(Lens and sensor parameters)
● ● ●

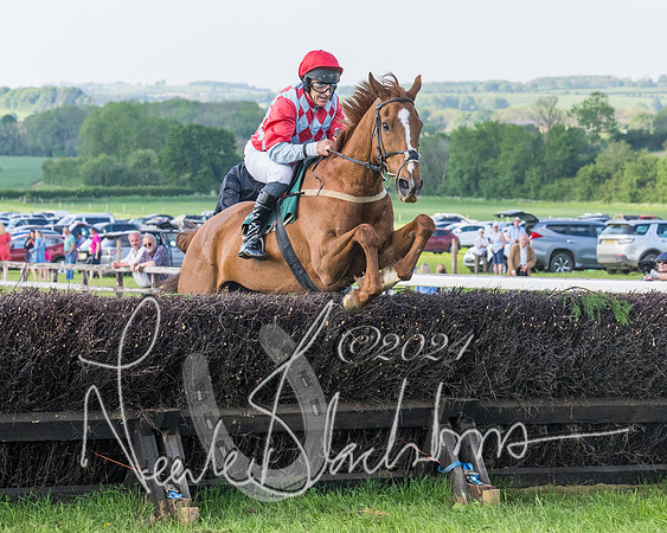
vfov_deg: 10.1
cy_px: 290
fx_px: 3007
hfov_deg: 12.7
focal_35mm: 152
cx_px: 368
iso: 800
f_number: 4
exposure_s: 1/2500
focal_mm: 70
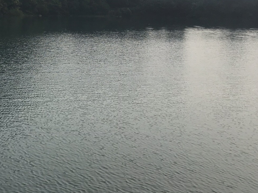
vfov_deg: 24.0
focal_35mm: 58
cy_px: -5
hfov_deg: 32.2
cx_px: 47
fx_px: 432
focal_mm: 3.99
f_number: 1.8
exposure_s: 1/7407
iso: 20
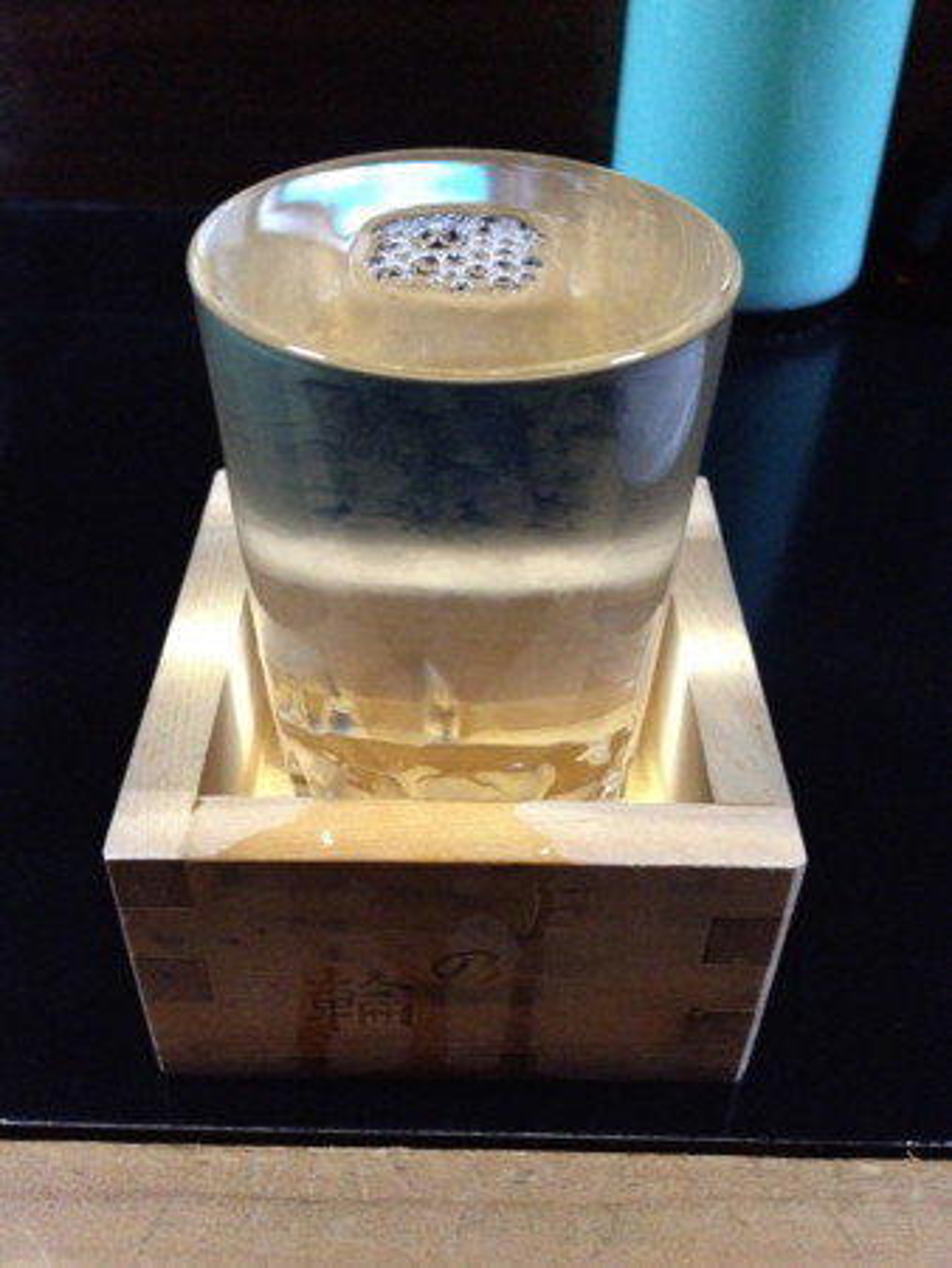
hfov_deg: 40.7
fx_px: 1282
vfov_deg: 52.6
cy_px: 634
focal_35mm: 35
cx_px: 476
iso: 800
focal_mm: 4.28
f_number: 2.4
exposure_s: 1/17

● ● ●

Problem to work on =
Return an exact transcription of the entries above, excluding each image.

Reply =
vfov_deg: 10.1
cy_px: 290
fx_px: 3007
hfov_deg: 12.7
focal_35mm: 152
cx_px: 368
iso: 800
f_number: 4
exposure_s: 1/2500
focal_mm: 70
vfov_deg: 24.0
focal_35mm: 58
cy_px: -5
hfov_deg: 32.2
cx_px: 47
fx_px: 432
focal_mm: 3.99
f_number: 1.8
exposure_s: 1/7407
iso: 20
hfov_deg: 40.7
fx_px: 1282
vfov_deg: 52.6
cy_px: 634
focal_35mm: 35
cx_px: 476
iso: 800
focal_mm: 4.28
f_number: 2.4
exposure_s: 1/17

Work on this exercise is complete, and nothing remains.